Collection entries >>
▬▬▬▬▬▬
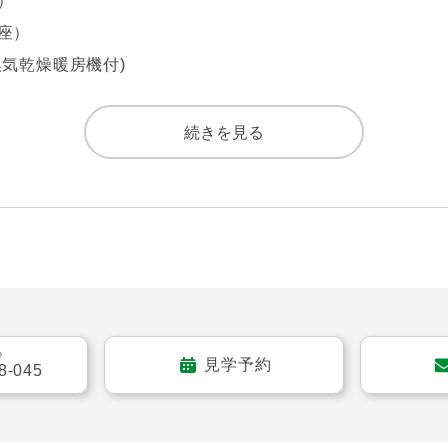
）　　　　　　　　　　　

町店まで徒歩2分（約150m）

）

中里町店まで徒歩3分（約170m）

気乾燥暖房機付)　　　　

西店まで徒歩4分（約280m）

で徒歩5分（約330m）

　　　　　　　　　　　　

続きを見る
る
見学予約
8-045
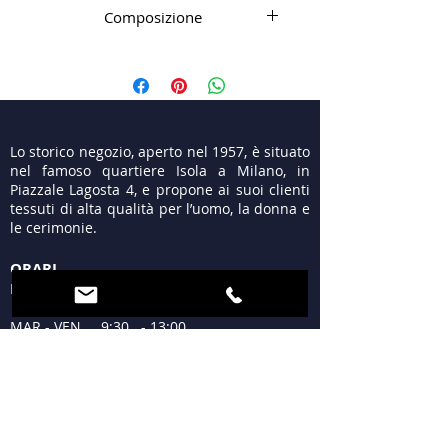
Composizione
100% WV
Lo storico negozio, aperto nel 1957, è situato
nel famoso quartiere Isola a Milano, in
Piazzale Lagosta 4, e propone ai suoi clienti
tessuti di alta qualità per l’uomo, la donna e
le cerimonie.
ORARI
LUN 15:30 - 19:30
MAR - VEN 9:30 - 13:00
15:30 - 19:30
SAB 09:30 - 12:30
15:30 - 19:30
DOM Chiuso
▬▬▬▬▬▬
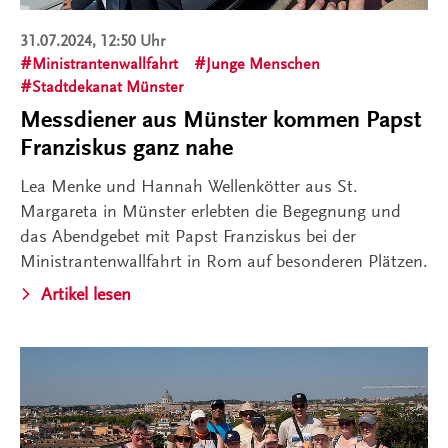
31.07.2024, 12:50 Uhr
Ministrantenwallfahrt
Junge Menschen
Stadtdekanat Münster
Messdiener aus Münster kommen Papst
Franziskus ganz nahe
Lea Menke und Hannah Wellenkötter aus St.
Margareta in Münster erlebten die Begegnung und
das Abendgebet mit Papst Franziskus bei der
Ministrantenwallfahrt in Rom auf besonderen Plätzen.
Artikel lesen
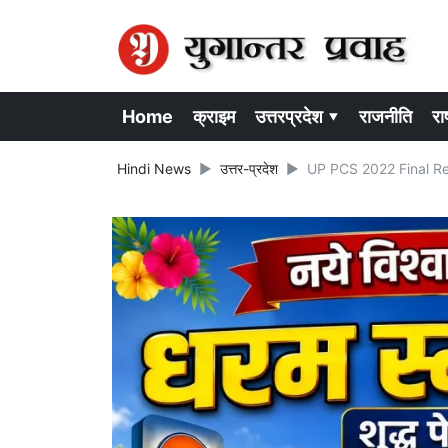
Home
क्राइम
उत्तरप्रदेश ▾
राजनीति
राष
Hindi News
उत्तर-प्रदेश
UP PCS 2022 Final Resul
▬▬▬▬▬▬
Change "Ministrantenwallfahrt" to "Pilgerfahrt" in the rows, beginning at the line that has "31.07.2024, 12:50 Uhr" and stopping after the line that has "UP PCS 2022 Final Resul", and keep everything else unchanged. Leave the pictures out of your answer.

SOLUTION FOR THIS TASK >>
31.07.2024, 12:50 Uhr
Pilgerfahrt
Junge Menschen
Stadtdekanat Münster
Messdiener aus Münster kommen Papst
Franziskus ganz nahe
Lea Menke und Hannah Wellenkötter aus St.
Margareta in Münster erlebten die Begegnung und
das Abendgebet mit Papst Franziskus bei der
Pilgerfahrt in Rom auf besonderen Plätzen.
Artikel lesen
Home
क्राइम
उत्तरप्रदेश ▾
राजनीति
राष
Hindi News
उत्तर-प्रदेश
UP PCS 2022 Final Resul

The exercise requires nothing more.